The survey responses suggest publishers are interested in working directly with funders and academic institutions to develop OA publishing models.
Overall, the survey responses suggest publishers are interested in working directly with funders and academic institutions to develop OA publishing models. The higher perceived potential of institutional subsidies/grants and cooperative infrastructure and funding model(s) also appears to reflect current fully-OA journal funding norms. The 2018 STM Report finds that fully-OA journals without APCs “most commonly rely on sponsorships from institutions (research performing organisations, research funders, libraries, learned societies, museums, hospitals, for-profit or non-profit organisations, foundations, government agencies and so forth).”
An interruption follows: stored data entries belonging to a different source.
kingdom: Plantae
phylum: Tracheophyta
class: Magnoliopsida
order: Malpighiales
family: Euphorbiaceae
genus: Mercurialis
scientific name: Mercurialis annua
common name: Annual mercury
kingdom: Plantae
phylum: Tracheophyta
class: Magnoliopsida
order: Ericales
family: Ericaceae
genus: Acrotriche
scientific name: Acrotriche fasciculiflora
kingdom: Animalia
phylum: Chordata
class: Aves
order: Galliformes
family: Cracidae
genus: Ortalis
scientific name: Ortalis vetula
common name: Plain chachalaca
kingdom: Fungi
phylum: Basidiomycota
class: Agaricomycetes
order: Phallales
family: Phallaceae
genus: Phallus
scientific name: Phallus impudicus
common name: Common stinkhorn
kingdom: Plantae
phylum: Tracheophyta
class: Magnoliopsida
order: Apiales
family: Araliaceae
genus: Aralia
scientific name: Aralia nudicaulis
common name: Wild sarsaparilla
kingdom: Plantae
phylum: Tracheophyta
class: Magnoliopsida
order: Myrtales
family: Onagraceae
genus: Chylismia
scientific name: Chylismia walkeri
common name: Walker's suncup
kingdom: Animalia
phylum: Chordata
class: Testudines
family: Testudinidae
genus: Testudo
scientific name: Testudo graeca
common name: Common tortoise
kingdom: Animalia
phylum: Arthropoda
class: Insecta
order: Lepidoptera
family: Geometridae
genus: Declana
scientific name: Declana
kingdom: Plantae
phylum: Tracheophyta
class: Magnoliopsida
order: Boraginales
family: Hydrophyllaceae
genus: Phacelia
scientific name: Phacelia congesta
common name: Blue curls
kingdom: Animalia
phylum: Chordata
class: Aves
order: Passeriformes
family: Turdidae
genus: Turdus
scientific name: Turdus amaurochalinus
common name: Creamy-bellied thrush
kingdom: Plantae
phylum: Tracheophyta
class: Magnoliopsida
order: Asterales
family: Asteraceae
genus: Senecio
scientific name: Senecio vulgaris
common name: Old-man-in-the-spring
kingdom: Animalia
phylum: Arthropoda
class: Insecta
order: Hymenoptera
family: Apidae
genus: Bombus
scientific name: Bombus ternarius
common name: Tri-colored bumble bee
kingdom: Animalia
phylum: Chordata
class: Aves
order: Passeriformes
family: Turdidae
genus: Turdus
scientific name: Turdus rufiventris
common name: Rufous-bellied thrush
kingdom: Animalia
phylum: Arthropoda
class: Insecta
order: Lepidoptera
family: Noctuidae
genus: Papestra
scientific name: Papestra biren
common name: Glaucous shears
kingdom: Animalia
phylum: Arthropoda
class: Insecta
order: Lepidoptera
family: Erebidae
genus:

Questions to consider in the future
Looking to the future, there are still many questions to be answered around how scholarly society and university publishers are approaching journal access decisions and planning. For example, will the publishers surveyed be able to generate sustainable fully-OA journal funding from institutional subsidies/grants for both existing and new journals? And how will institutional subsidy/grant funding models scale as more journals transition to OA?
The survey report also overviews findings on publishers’ current and future journal production priorities. Scholastica chose to look at production and access in tandem in an effort to provide stakeholders with generative insights around these discrete but increasingly related aspects of publishing. Many new OA initiatives, including Plan S, signal the likelihood of greater production requirements in the future to expand both the reach and utility of OA scholarship.
As the first initiative of this kind with a limited respondent pool, Scholastica recognizes that this survey may not be representative of the scholarly society and university publishing community. However, we hope the results will be a valuable contribution to publishers and stakeholders working to navigate the changing research landscape. It is also worth noting that all survey questions were designed prior to early announcements about the COVID-19 pandemic and, as such, do not factor in coronavirus-related production or access decisions. The myriad publishing experiments and learnings born from the global pandemic will certainly have far-reaching implications to be uncovered in future industry reports of a larger scale.